“Boule de suif” (“Bola de sebo”), relato publicado en 1880 por el escritor francés Guy de Maupassant, muestra el trágico rol de quienes, en un momento y a pedido de la sociedad, deben cumplir un papel útil que después esta misma le reprochará. Ocurre durante la guerra franco-prusiana de 1870, cuando un grupo de franceses huye de Ruan hacia el puerto del Havre, eludiendo el cerco alemán. En la diligencia viajan nobles, comerciantes, un revolucionario y una prostituta, Elizabeth Roussel, llamada ‘Bola de Sebo’, quien comparte sus alimentos con los hambrientos pasajeros.
Pero en el camino un oficial prusiano los detiene y, a cambio de liberarlos, pide que ‘Bola de Sebo’ pase la noche con él. Ofendida, se niega, pero la condesa y la rica comerciante la persuaden, todos se lo piden y el viejo revolucionario se lo ordena. Así, forzada, acepta. Pero en la mañana, al seguir libres su camino, los viajeros muestran su repugnancia por viajar con una prostituta y consumen sus alimentos sin ofrecérselos. ‘Boule de Suif’ llora.

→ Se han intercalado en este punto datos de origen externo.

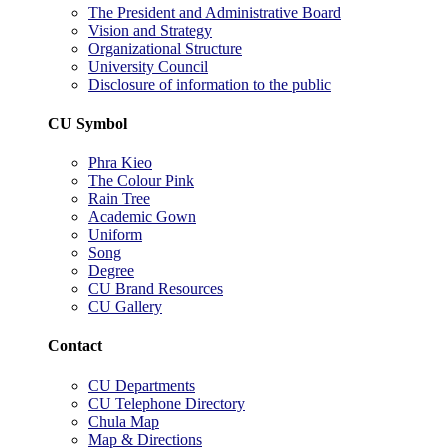
The President and Administrative Board
Vision and Strategy
Organizational Structure
University Council
Disclosure of information to the public
CU Symbol
Phra Kieo
The Colour Pink
Rain Tree
Academic Gown
Uniform
Song
Degree
CU Brand Resources
CU Gallery
Contact
CU Departments
CU Telephone Directory
Chula Map
Map & Directions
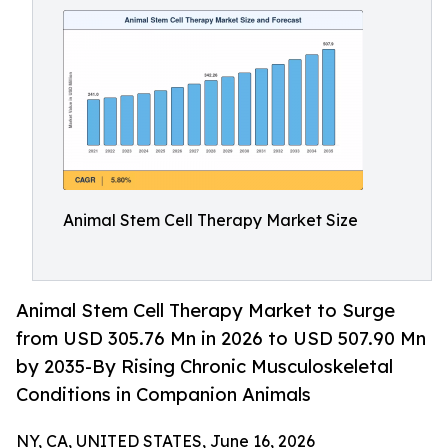
Animal Stem Cell Therapy Market Size
Animal Stem Cell Therapy Market to Surge
from USD 305.76 Mn in 2026 to USD 507.90 Mn
by 2035-By Rising Chronic Musculoskeletal
Conditions in Companion Animals
NY, CA, UNITED STATES, June 16, 2026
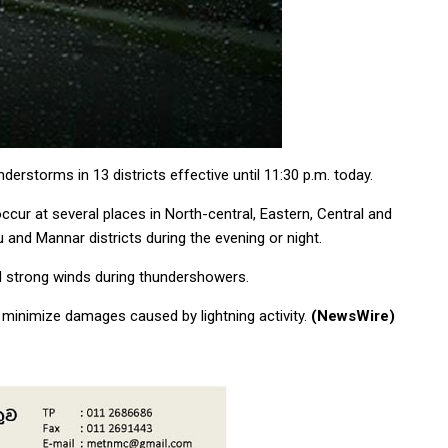
rstorms in 13 districts effective until 11:30 p.m. today.
cur at several places in North-central, Eastern, Central and
 and Mannar districts during the evening or night.
d strong winds during thundershowers.
 minimize damages caused by lightning activity.
(NewsWire)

Ahora trasladémonos a Francia de 1940. Violentamente invadida por Hitler, el gobierno y el Parlamento abandonan el territorio, el ejército se disuelve, millones de pobladores huyen al sur y Hitler amenaza con destruir París. Antes de huir, los políticos entregan todo el poder a un anciano de 84 años, viejo héroe de la Primera Guerra, el mariscal Henri Pétain. Aplaudido por la mayoría, este firma un armisticio con los nazis, entregando París, el norte de Francia y quedándose el sur con un gobierno de opereta en Vichy. Después, al terminar la guerra, fue condenado a muerte por los franceses y muchos fugitivos de 1940 se declararon “patriotas y resistentes”, pero el ‘boule de suif’ que impidió la destrucción y la masacre en Francia murió en la cárcel, antes de su ejecución.
Tenemos bolas de sebo en nuestra historia. Por ejemplo, en diciembre de 1879, Lima se estremeció con la fuga del presidente Mariano I. Prado cuando ya era previsible la invasión por los chilenos. Turbas y manifestaciones rechazaron al vicepresidente Luis La Puerta, por “viejo y cojo”, pero nadie quiso asumir institucionalmente el poder.
Generales e importantes personajes declinaron porque anticipaban la derrota. Nicolás de Piérola, mesiánico y ambicioso, se adueñó del poder, sin advertir que era la sociedad la que lo estaba usando. Y ocurrió lo inevitable. Incapaz en la estrategia, lleno de odios viscerales contra los militares y el partido civilista, dividió aun mas al país; fue incompetente en las negociaciones de Arica promovidas por Estados Unidos, y un año después, tras los desastres de San Juan y Miraflores, abandonó Lima y, con permiso del jefe chileno de ocupación y odiado por todos, dejó el país. Un ‘boule de suif’ que no impidió el desastre. Dos años después, con el país ocupado y solo algunos cientos de resistentes, Miguel Iglesias, el héroe del Morro Solar, “aceptó el sacrificio” –como entonces dijo– de firmar la paz, cediendo Tarapacá para evitar más años de ocupación. Pero cayó sobre él la leyenda negra de la traición. Otro bola de sebo utilitario.
Porque cuando un país vive el estrés del desorden o la violencia, entrega su destino a “alguien” para que le haga el “trabajo sucio”, para después condenarlo por ello. La historia parece estar llena de bolas de sebo. Seguramente, Ud. ya piensa en una.